It was the smell that hit me first, a heady mixture of roasting meat, woodsmoke, and farmyard manure. Nearby I could hear a low murmured conversation—but the words were muffled and unclear. I could see piles of stones clustered across the edge of a bleak Cornish moorland hillside and an ominous raincloud gathering over the closest hill.
But there were no houses, no people, and no welcome barbecue. With freezing fingers I held up my iPad, viewing the landscape through the camera feed. I saw the icons change as the GPS recognized my position and, as if by magic, the houses began to appear, each one loading onto the screen, materializing in position above the round piles of prehistoric stone. Using the screen as a guide, I picked my way through the virtual settlement, walking around the houses as if they were real. As I walked toward one, the sound of the conversation got louder, and I could hear the crackling of a fire. The smell of the meat got stronger, filling my nostrils and making my mouth water. I reached the door, and looked inside, expecting to feel the heat of a welcome fire and the shelter of the roof. But all I saw was a rendered straw floor. And as I lowered the iPad, I saw again a pile of stones no higher than my knee, arranged in a circle with a gap for a doorway. The raincloud is getting closer.
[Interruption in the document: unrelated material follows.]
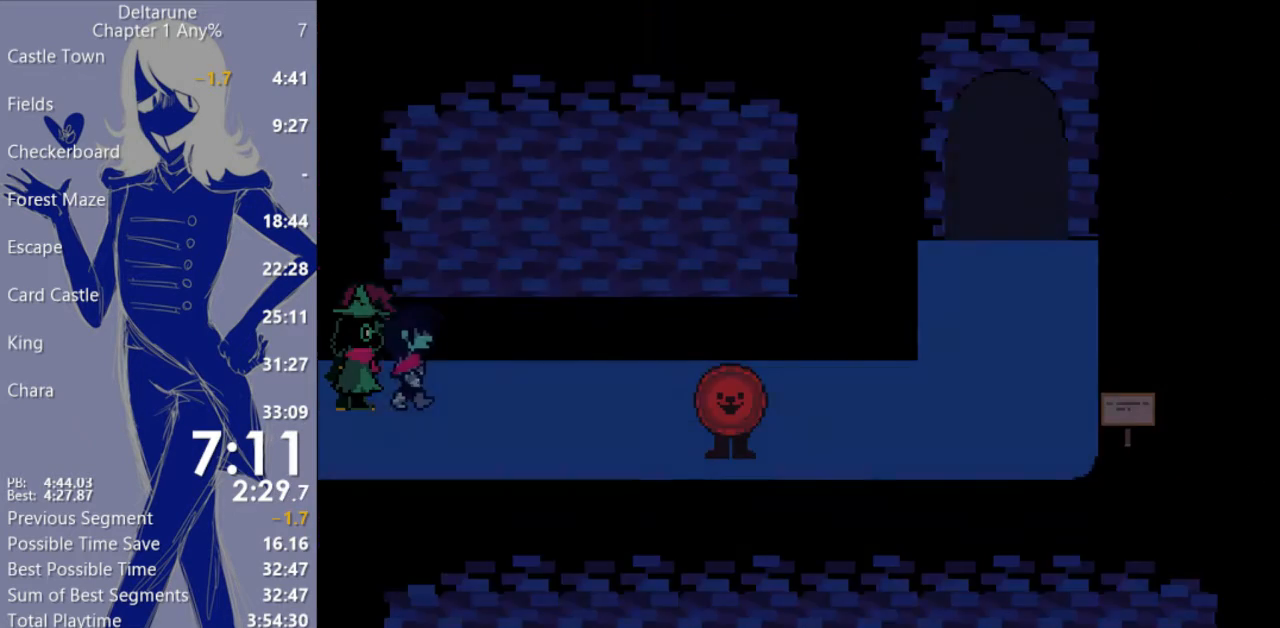
{"keys": ["c", "right", "x"], "events": []}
This was my experience during testing a prototype augmented-reality application I designed to allow an embodied exploration of past landscapes. I built the system using low-cost materials and cheap or free software. I’m an archaeologist, and I am particularly interested in finding out what it was like to live in the past. (I'm calling the app Dead Men’s Eyes, a name that comes from a short story by Montague Rhodes James in which a man discovers a pair of old binoculars made by an eccentric antiquarian. When he looks through them, he is shown a world that no longer exists, and sees grisly scenes from the past.)